Call me an educational snob but if you can't write, read or add up properly, your career options should not include teaching. While headteachers have welcomed this initiative, the NUT is outraged. The largest teaching union points out that there are valid reasons for candidates sitting umpteen re-sits. Literacy tests are a barrier to students with dyslexia, says the NUT. Doubtless it is only a matter of time before the NUT turn their big guns on the nasty folk at Random House publishing who stubbornly refuse to hire dyslexic proof-readers.

Other victims of the government proposals are those teachers for whom English is not their first language. It's clearly much too much to expect a classroom teacher to speak fluently in the tongue spoken by his pupils. Lastly, and most preposterously, the NUT states that some would-be teachers fail the exams because of unfamiliarity with the online testing system (despite the existence of a dedicated website which explains the entire process).

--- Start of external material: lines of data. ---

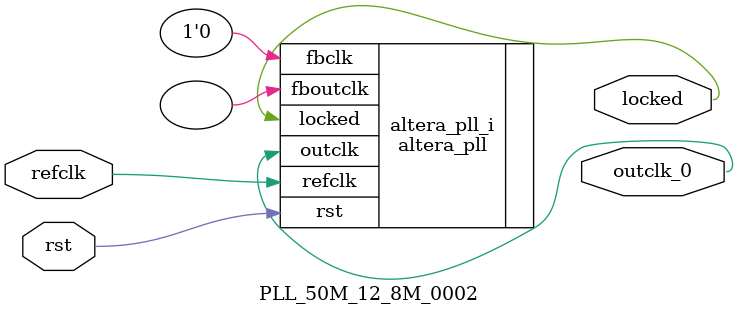
<source format=v>
`timescale 1ns/10ps
module  PLL_50M_12_8M_0002(

	// interface 'refclk'
	input wire refclk,

	// interface 'reset'
	input wire rst,

	// interface 'outclk0'
	output wire outclk_0,

	// interface 'locked'
	output wire locked
);

	altera_pll #(
		.fractional_vco_multiplier("false"),
		.reference_clock_frequency("50.0 MHz"),
		.operation_mode("direct"),
		.number_of_clocks(1),
		.output_clock_frequency0("12.800000 MHz"),
		.phase_shift0("0 ps"),
		.duty_cycle0(50),
		.output_clock_frequency1("0 MHz"),
		.phase_shift1("0 ps"),
		.duty_cycle1(50),
		.output_clock_frequency2("0 MHz"),
		.phase_shift2("0 ps"),
		.duty_cycle2(50),
		.output_clock_frequency3("0 MHz"),
		.phase_shift3("0 ps"),
		.duty_cycle3(50),
		.output_clock_frequency4("0 MHz"),
		.phase_shift4("0 ps"),
		.duty_cycle4(50),
		.output_clock_frequency5("0 MHz"),
		.phase_shift5("0 ps"),
		.duty_cycle5(50),
		.output_clock_frequency6("0 MHz"),
		.phase_shift6("0 ps"),
		.duty_cycle6(50),
		.output_clock_frequency7("0 MHz"),
		.phase_shift7("0 ps"),
		.duty_cycle7(50),
		.output_clock_frequency8("0 MHz"),
		.phase_shift8("0 ps"),
		.duty_cycle8(50),
		.output_clock_frequency9("0 MHz"),
		.phase_shift9("0 ps"),
		.duty_cycle9(50),
		.output_clock_frequency10("0 MHz"),
		.phase_shift10("0 ps"),
		.duty_cycle10(50),
		.output_clock_frequency11("0 MHz"),
		.phase_shift11("0 ps"),
		.duty_cycle11(50),
		.output_clock_frequency12("0 MHz"),
		.phase_shift12("0 ps"),
		.duty_cycle12(50),
		.output_clock_frequency13("0 MHz"),
		.phase_shift13("0 ps"),
		.duty_cycle13(50),
		.output_clock_frequency14("0 MHz"),
		.phase_shift14("0 ps"),
		.duty_cycle14(50),
		.output_clock_frequency15("0 MHz"),
		.phase_shift15("0 ps"),
		.duty_cycle15(50),
		.output_clock_frequency16("0 MHz"),
		.phase_shift16("0 ps"),
		.duty_cycle16(50),
		.output_clock_frequency17("0 MHz"),
		.phase_shift17("0 ps"),
		.duty_cycle17(50),
		.pll_type("General"),
		.pll_subtype("General")
	) altera_pll_i (
		.rst	(rst),
		.outclk	({outclk_0}),
		.locked	(locked),
		.fboutclk	( ),
		.fbclk	(1'b0),
		.refclk	(refclk)
	);
endmodule


</source>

Numeracy is tested using graphs, tables and mental arithmetic. In my opinion, any student considering entering the profession should look at a graph displaying demand and supply with regard to teaching posts. A solid grasp of mental arithmetic would come in handy when calculating how much debt will be accrued on the road to achieving unemployed teacher status.There is merit in the NUT's assertion that academic excellence does not in itself make someone a great teacher. The NUT believes that other qualities are just as important as literacy and numeracy. Teachers, they say, should be visionary. Frankly, education has suffered tremendously through the implementation of "visionary" changes. In any other walk of life, individuals experiencing visions would be sectioned under the Mental Health Act; only in teaching do their faddish ideas elicit outbreaks of synchronised chin-stroking and knowing nods.

It's true that teachers should be caring, but if they consider this to be the key aspect of their work, they should apply for one of the many social worker posts that are currently lying unfilled. A teacher with a creative side to her teaching methodologies can be a boon to disaffected children in the classroom, but possessing basic skills in spelling, punctuation and comprehension, I would argue, are more important.

There is heavy irony in the fact that English education secretary Michael Gove's call for higher standards of literacy and numeracy comes at a time when he is backing the notion of "parents going in to help" schools in the event of a teachers' strike.

I just hope that colour-blind dads don't end up teaching the kids in the art department.